Note: Due to the limitations of the system, I selected the value of epochs to 3 and model training data size to 20000
numpy
pandas
transformers
sklearn
accelerate
datasets
seqeval
-
Extract the 231110033_assignment2.zip in your local system.
-
Now there are two ipynb files separately(one for IndicBert and one for IndicNER, with their name respectively)
-
Now run each cell either in kaggle(more preferably) or google collaboratory
Identify the named entities for a set of 25 sentences and mark them in BIO format.
Step1: As discussed in the class I have assigned named entities to all the words with the help of classes PER (person), LOC (location), ORG (organisation), MISC (miscellaneous) and O (for others, i.e., non NEs)
Step2: As mentioned in the question there is a file called "1 Ans) Manually Annotated Sentences" inside the zip folder and also I have submitted that on the website given https://bangla.iitk.ac.in/cs689/
In the second question we had to Fine-tune IndicBERT and IndicNER model on the Naamapadam corpus, I chose my mother tongue HINDI with train 70%, 10% validation, and 20% test set splits as already given in the corpus.

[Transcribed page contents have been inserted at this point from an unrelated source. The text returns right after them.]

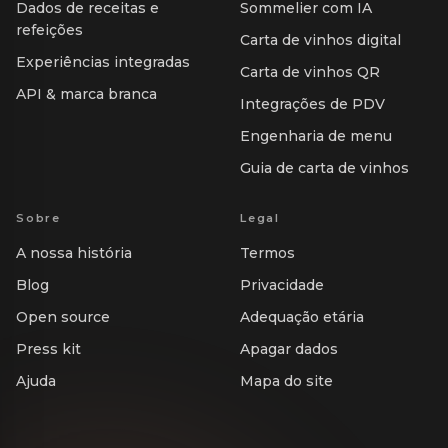
Dados de receitas e
Sommelier com IA
refeições
Carta de vinhos digital
Experiências integradas
Carta de vinhos QR
API & marca branca
Integrações de PDV
Engenharia de menu
Guia de carta de vinhos
Sobre
Legal
A nossa história
Termos
Blog
Privacidade
Open source
Adequação etária
Press kit
Apagar dados
Ajuda
Mapa do site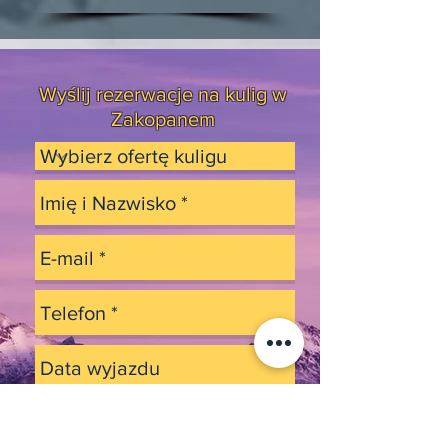
Wyślij rezerwacje na kulig w
Zakopanem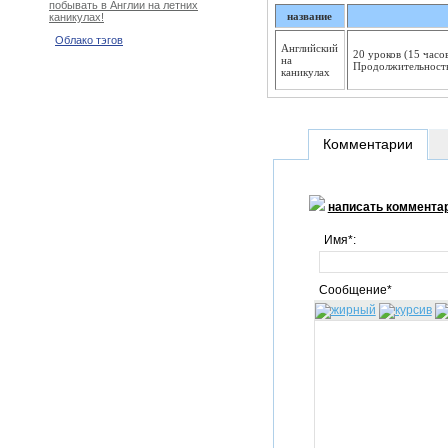
побывать в Англии на летних
название
каникулах!
Облако тэгов
Английский
20 уроков (15 часо
на
Продолжительность 
каникулах
Комментарии
написать коммента
Имя*:
Сообщение*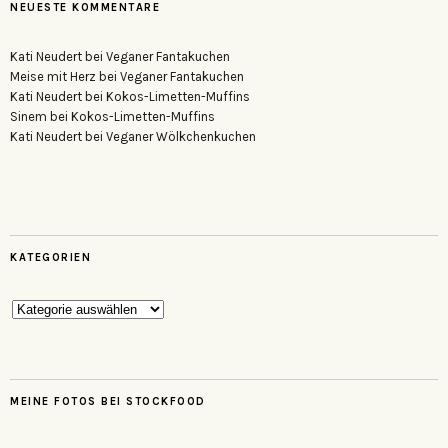
NEUESTE KOMMENTARE
Kati Neudert
bei
Veganer Fantakuchen
Meise mit Herz
bei
Veganer Fantakuchen
Kati Neudert
bei
Kokos-Limetten-Muffins
Sinem
bei
Kokos-Limetten-Muffins
Kati Neudert
bei
Veganer Wölkchenkuchen
KATEGORIEN
Kategorien
MEINE FOTOS BEI STOCKFOOD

I used GPU from Kaggle for this. IndicNER model is available at https://huggingface.co/ai4bharat/IndicNER whereas IndicBERT is available at https://huggingface.co/ai4bharat/indic-bert.

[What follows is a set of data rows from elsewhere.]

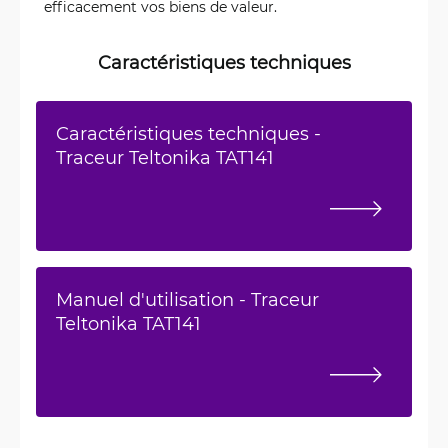
efficacement vos biens de valeur.
Caractéristiques techniques
Caractéristiques techniques -
Traceur Teltonika TAT141
Manuel d'utilisation - Traceur
Teltonika TAT141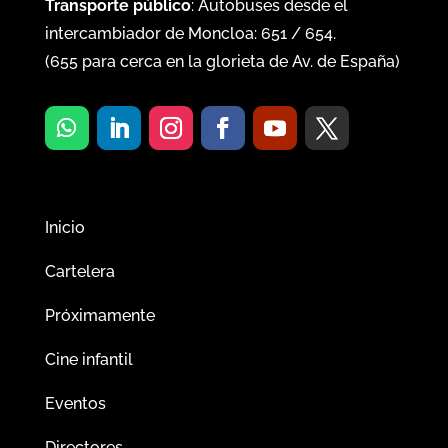
Transporte público
: Autobuses desde el
intercambiador de Moncloa:
651
/
654
.
(
655
para cerca en la glorieta de Av. de España)
Inicio
Cartelera
Próximamente
Cine infantil
Eventos
Directores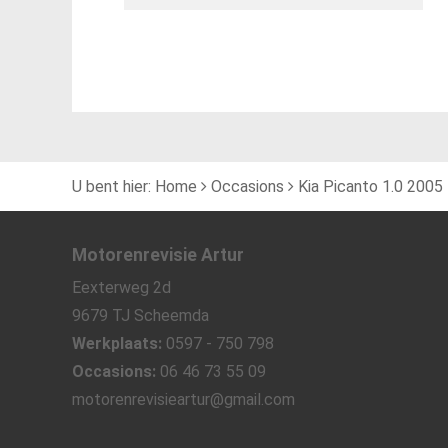
U bent hier:
Home
Occasions
Kia Picanto 1.0 2005
Motorenrevisie Artur
Eexterweg 2d
9679 TJ Scheemda
Werkplaats:
0597 - 750 798
Occasions:
06 46 73 55 09
motorenrevisieartur@gmail.com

This is done in two python notebook files (IndicBERT and IndicNER).
Inside itself comparison is done and macro-F1 score is mentioned.

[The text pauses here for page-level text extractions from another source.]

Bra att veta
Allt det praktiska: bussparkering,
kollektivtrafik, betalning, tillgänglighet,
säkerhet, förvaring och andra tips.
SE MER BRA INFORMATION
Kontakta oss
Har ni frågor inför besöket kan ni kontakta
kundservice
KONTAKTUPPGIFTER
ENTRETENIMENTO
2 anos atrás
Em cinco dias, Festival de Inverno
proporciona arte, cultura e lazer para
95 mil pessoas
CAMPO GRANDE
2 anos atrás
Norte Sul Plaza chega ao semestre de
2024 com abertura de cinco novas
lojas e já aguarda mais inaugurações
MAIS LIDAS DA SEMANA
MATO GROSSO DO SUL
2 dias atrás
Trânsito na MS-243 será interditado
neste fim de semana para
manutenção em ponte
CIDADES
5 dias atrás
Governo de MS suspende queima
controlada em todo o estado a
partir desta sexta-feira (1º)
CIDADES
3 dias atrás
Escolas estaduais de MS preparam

For 3rd question I passed the all 25 sentences mentioned on the website where we manually annotated NER tags to the ChatGPT which is present inside the zip folder with name "3 Ans) ChatGPT"
I did this part in the both notebook filese itself, which can be checked via going at the last of the code.
For this question I submitted the report.pdf file which is present inside the zip folder.